All’interno di queste regioni troviamo quei tratti comuni che consentono di identificare distinti modelli espressivi, ma prima di addentrarci in queste distinzioni, è il caso di illustrare il significato della parola iso-polifonia.
Il termine iso si riferisce al ronzio di accompagnamento. In genere tra i Tosk è sempre continuo e cantato sulla sillaba 'e', usando la respirazione scaglionata; mentre per i Lab è cantato come un tono ritmico. Questo tipo di canto è eseguito principalmente da cantanti di sesso maschile, e accompagna tradizionalmente una vasta gamma di eventi sociali, come i matrimoni, i funerali, le feste del raccolto, celebrazioni religiose e folk festival come quello che si tiene ogni anno ad Argirocastro.
Per polifonia, invece, si intende quel tipo di scrittura musicale che prevede l’insieme simultaneo di più voci umane e/o strumentali (la parola deriva dal greco e significa per l’appunto “a molte voci”) su diverse altezze sonore, che procedono simultaneamente secondo determinate regole armoniche, ma che si possono considerare anche autonome, in quanto ogni voce agisce indipendentemente dall’altra. I primi modelli di tale struttura sono già rinvenibili nelle cerimonie musicali delle civiltà primitive dell’antica Grecia.
In senso lato la polifonia può indicare qualsiasi aggregazione verticale di suoni, come per esempio, nel linguaggio dell’armonia, un accordo.
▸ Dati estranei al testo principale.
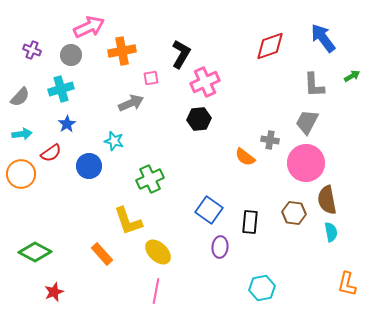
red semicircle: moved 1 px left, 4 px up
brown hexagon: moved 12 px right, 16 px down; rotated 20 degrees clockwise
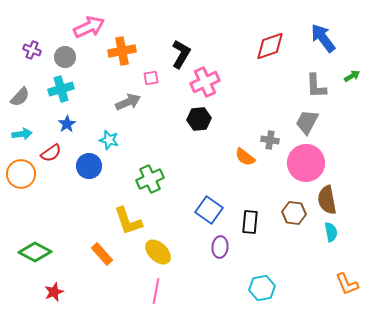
gray circle: moved 6 px left, 2 px down
gray L-shape: moved 2 px right, 1 px down
gray arrow: moved 3 px left, 1 px up
cyan star: moved 5 px left, 1 px up
orange L-shape: rotated 35 degrees counterclockwise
Al concetto di polifonia si oppone quello di monodia (canto a una voce), che distingue la musica romano-bizantina, termine con il quale si intende attualmente la musica religiosa ortodossa orientale.
L'iso-polifonia albanese è caratterizzata da brani composti principalmente da due parti solistiche, una parte compone la melodia e l'altra esegue un controcanto con un iso corale. La struttura di queste parti solistiche varia a seconda dei diversi modi di eseguire il canto, poiché ogni gruppo adatta la struttura alle proprie esigenze. Tuttavia, come abbiamo già visto, si possono distinguere tre macro modelli: tosk, lab e çam.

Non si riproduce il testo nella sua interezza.